While small-cap stocks, such as GI Engineering Solutions Limited (NSE:GISOLUTION) with its market cap of ₹21m, are popular for their explosive growth, investors should also be aware of their balance sheet to judge whether the company can survive a downturn. Given that GISOLUTION is not presently profitable, it’s essential to assess the current state of its operations and pathway to profitability. Let's work through some financial health checks you may wish to consider if you're interested in this stock. However, this is just a partial view of the stock, and I’d encourage you to dig deeper yourself into GISOLUTION here.

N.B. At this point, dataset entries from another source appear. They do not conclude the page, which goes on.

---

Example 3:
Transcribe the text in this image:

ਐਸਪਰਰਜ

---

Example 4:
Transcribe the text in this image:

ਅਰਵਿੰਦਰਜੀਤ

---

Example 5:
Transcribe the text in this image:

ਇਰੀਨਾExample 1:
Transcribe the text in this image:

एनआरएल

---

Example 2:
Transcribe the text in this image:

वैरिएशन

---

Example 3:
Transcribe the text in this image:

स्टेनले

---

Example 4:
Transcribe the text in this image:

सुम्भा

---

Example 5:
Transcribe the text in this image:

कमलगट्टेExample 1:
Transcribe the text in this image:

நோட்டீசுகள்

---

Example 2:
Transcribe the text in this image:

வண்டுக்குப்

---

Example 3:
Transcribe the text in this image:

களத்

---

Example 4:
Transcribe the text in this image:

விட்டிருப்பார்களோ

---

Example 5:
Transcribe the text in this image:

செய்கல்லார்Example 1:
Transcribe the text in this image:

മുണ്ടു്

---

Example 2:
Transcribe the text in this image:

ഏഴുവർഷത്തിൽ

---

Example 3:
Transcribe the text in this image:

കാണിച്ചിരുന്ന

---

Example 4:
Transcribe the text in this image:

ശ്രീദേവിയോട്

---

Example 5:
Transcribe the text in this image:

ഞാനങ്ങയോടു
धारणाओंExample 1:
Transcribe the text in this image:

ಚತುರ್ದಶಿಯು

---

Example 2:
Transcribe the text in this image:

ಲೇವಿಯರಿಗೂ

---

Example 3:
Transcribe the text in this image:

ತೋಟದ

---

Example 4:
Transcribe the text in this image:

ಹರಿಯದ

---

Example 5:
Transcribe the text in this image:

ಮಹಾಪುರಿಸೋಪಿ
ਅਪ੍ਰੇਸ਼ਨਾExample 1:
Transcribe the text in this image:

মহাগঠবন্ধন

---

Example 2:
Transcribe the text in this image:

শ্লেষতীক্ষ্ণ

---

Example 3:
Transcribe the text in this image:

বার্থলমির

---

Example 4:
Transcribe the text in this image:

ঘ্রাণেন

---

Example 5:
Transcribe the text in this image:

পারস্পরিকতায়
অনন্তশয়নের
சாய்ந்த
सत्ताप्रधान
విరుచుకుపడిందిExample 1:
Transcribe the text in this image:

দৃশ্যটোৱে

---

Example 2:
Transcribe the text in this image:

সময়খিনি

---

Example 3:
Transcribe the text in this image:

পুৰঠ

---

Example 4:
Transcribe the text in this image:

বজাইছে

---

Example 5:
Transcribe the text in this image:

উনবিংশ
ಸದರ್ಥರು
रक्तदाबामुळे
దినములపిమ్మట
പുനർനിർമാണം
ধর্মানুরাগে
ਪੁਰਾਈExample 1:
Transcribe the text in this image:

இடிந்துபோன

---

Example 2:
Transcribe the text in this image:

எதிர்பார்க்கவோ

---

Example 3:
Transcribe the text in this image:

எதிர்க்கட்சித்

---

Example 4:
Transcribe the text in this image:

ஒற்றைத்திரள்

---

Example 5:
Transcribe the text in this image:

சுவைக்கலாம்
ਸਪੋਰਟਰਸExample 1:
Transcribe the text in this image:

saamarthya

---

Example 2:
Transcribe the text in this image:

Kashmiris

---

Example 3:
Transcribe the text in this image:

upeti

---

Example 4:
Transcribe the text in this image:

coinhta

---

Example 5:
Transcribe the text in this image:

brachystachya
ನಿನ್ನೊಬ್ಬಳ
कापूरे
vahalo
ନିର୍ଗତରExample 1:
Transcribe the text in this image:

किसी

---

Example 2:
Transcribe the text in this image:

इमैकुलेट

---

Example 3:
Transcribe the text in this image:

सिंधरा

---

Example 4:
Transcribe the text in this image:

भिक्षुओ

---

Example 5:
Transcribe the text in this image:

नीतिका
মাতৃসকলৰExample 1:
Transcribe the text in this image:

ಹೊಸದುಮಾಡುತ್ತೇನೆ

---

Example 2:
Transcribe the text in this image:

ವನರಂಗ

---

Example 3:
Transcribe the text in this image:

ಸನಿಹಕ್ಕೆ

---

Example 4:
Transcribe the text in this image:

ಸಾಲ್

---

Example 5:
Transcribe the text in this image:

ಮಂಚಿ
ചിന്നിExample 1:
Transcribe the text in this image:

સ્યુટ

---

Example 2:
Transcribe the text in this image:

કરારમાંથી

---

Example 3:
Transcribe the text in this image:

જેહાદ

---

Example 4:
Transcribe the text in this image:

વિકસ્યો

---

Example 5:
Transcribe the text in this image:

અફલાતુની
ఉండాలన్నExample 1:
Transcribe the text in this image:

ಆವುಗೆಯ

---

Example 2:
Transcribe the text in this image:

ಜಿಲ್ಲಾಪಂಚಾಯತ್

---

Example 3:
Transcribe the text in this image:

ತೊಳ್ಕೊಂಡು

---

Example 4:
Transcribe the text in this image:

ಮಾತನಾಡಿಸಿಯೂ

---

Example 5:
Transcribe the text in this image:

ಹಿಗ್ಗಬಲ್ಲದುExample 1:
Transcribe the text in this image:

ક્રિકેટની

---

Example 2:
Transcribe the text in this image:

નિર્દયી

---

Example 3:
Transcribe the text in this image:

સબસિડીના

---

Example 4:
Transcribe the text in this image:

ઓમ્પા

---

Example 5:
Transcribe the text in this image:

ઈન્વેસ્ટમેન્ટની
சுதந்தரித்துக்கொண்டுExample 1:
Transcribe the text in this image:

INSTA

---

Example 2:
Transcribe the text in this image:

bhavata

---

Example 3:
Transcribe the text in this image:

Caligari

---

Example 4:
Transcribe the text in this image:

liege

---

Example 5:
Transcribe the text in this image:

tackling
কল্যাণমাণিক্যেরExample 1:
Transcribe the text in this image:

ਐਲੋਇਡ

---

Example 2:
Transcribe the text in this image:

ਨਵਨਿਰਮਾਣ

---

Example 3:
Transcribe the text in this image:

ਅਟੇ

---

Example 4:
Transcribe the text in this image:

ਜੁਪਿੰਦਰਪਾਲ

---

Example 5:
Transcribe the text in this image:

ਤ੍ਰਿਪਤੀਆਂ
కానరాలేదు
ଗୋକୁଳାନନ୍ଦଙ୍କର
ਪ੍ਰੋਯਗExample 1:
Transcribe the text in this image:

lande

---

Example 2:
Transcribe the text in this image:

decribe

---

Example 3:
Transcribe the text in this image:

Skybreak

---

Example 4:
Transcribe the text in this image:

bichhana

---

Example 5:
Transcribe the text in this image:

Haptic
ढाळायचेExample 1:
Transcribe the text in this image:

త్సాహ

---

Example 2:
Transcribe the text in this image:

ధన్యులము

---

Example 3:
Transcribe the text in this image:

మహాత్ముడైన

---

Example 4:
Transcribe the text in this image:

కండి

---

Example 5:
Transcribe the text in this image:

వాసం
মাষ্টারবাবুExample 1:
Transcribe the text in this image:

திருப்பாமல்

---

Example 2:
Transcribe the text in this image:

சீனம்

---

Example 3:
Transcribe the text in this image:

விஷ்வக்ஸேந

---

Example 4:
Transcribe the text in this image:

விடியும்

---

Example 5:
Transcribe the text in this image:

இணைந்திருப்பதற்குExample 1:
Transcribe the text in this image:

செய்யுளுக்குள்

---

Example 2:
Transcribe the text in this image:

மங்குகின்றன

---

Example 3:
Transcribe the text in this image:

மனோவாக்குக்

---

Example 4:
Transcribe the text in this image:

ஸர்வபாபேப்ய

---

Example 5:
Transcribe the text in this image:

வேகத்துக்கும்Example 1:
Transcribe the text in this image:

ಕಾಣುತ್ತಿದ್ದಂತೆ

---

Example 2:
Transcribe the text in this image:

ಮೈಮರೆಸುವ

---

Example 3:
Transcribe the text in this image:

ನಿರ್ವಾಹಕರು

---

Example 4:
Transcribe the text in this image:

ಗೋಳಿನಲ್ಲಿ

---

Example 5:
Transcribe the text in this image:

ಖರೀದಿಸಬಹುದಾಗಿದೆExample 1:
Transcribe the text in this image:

GISOLUTION’s Debt (And Cash Flows)

GISOLUTION's debt levels have fallen from ₹70m to ₹34m over the last 12 months made up of predominantly near term debt. With this debt payback, GISOLUTION currently has ₹208k remaining in cash and short-term investments to keep the business going. We note it produced negative cash flow over the last twelve months. For this article’s sake, I won’t be looking at this today, but you can take a look at some of GISOLUTION’s operating efficiency ratios such as ROA here.

Can GISOLUTION pay its short-term liabilities?

At the current liabilities level of ₹73m, the company has maintained a safe level of current assets to meet its obligations, with the current ratio last standing at 1.97x. The current ratio is calculated by dividing current assets by current liabilities. Usually, for Construction companies, this is a suitable ratio since there is a bit of a cash buffer without leaving too much capital in a low-return environment.

NSEI:GISOLUTION Historical Debt, April 19th 2019
NSEI:GISOLUTION Historical Debt, April 19th 2019

Can GISOLUTION service its debt comfortably?

With debt reaching 43% of equity, GISOLUTION may be thought of as relatively highly levered. This is a bit unusual for a small-cap stock, since they generally have a harder time borrowing than large more established companies. Though, since GISOLUTION is presently unprofitable, there’s a question of sustainability of its current operations. Running high debt, while not yet making money, can be risky in unexpected downturns as liquidity may dry up, making it hard to operate.

Next Steps:

Although GISOLUTION’s debt level is towards the higher end of the spectrum, its cash flow coverage seems adequate to meet obligations which means its debt is being efficiently utilised. Since there is also no concerns around GISOLUTION's liquidity needs, this may be its optimal capital structure for the time being. I admit this is a fairly basic analysis for GISOLUTION's financial health. Other important fundamentals need to be considered alongside. I suggest you continue to research GI Engineering Solutions to get a more holistic view of the small-cap by looking at:

  1. Historical Performance: What has GISOLUTION's returns been like over the past? Go into more detail in the past track record analysis and take a look at the free visual representations of our analysis for more clarity.

  2. Other High-Performing Stocks: Are there other stocks that provide better prospects with proven track records? Explore our free list of these great stocks here.

We aim to bring you long-term focused research analysis driven by fundamental data. Note that our analysis may not factor in the latest price-sensitive company announcements or qualitative material.

If you spot an error that warrants correction, please contact the editor at editorial-team@simplywallst.com. This article by Simply Wall St is general in nature. It does not constitute a recommendation to buy or sell any stock, and does not take account of your objectives, or your financial situation. Simply Wall St has no position in the stocks mentioned. Thank you for reading.